En las áreas del norte y el oeste del país, se registran profundas desigualdades socioeconómicas entre los productores. Las unidades familiares de esas regiones no reciben ingresos suficientes para satisfacer sus necesidades, no tienen posibilidad de capitalizarse, acceder al crédito ni a algún otro tipo de apoyo financiero. Además, en genral, no son dueños de la tierra que trabajan y ocupan los campos en calidad de intrusos u ocupantes.
Otra dificultad que enfrentan los productores extrapampeanos es su debilidad económica frente a los intermediarios, los acopiadores y las empresas manufactureras con quienes deben relacionarse para comercializar su producción. Por esta razón, la mayoría de los productores extrapampeanos se ven obligados a operar en condiciones desventajosas en materia de precios y condiciones de pagos.

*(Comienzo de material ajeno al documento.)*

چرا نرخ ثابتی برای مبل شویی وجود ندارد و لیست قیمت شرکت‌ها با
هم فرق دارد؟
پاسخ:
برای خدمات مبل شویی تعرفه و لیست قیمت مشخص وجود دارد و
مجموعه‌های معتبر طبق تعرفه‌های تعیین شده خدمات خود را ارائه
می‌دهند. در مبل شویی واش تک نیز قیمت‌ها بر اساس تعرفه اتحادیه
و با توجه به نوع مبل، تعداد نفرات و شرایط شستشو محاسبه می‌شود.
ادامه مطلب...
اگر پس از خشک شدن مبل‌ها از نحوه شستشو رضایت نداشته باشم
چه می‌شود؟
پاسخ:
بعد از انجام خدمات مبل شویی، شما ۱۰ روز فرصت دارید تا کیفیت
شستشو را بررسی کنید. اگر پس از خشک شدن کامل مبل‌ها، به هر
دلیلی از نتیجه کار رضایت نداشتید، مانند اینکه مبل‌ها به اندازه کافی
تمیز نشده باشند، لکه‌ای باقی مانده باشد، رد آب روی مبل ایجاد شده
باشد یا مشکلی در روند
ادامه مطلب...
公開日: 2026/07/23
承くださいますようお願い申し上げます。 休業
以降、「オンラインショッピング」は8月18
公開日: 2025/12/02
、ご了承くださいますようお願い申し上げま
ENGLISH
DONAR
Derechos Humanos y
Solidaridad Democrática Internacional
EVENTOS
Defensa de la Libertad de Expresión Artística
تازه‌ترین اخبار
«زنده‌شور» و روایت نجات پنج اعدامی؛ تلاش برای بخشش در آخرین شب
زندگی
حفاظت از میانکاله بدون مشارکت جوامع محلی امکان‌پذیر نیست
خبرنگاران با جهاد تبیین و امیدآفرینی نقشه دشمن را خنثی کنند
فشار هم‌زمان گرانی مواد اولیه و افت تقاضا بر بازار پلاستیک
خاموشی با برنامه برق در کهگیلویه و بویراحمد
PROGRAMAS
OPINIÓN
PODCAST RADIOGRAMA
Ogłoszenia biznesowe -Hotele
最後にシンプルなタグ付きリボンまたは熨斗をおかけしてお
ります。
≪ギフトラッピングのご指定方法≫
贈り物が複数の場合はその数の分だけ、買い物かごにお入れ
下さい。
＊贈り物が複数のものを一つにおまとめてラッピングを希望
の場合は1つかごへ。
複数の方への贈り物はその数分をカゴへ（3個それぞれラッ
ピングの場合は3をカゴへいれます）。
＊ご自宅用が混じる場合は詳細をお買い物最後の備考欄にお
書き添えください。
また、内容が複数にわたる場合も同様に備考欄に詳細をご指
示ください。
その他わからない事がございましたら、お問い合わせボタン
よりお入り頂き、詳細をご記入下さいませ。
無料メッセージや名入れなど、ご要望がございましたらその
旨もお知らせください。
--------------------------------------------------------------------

Las políticas de desregulación económica puestas en marcha a partir de 1990 provoaron un fuerte debilitamiento de la capacidad del Estado para compensar las debilidades regionales y para promover inversiones en las áreas donde se generan las materias primas. La desaparición de las llamadas juntas reguladoras que establecían precios sostén que favorecían a los productores, y a la eliminación de las políticas de promoción industrial, que aumentaban el producto regional, significaron una mayor desprotección para los sectores más vulnerables de la Argentina extrapampeana.